Task objective: Pick out every line in the records below that contains the word "reading" and copy each such line in full. Only matches with the same case count.

● ● ● ● ●

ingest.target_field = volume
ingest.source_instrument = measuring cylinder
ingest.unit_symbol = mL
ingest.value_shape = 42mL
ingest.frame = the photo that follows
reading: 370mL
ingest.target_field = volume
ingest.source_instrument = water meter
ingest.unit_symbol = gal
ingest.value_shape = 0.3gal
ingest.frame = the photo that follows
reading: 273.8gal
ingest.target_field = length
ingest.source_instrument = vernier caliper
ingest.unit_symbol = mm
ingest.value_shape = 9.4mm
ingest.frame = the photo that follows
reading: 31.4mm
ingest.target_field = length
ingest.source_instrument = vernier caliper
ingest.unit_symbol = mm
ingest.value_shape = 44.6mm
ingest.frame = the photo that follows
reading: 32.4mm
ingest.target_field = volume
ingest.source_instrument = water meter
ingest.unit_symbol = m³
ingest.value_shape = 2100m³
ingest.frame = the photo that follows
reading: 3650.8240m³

● ● ● ● ●

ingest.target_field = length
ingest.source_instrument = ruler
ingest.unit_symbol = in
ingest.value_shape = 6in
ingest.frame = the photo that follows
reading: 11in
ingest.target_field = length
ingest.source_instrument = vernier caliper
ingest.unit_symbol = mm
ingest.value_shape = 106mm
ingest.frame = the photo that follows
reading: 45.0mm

● ● ● ● ●

Result below:
reading: 370mL
reading: 273.8gal
reading: 31.4mm
reading: 32.4mm
reading: 3650.8240m³
reading: 11in
reading: 45.0mm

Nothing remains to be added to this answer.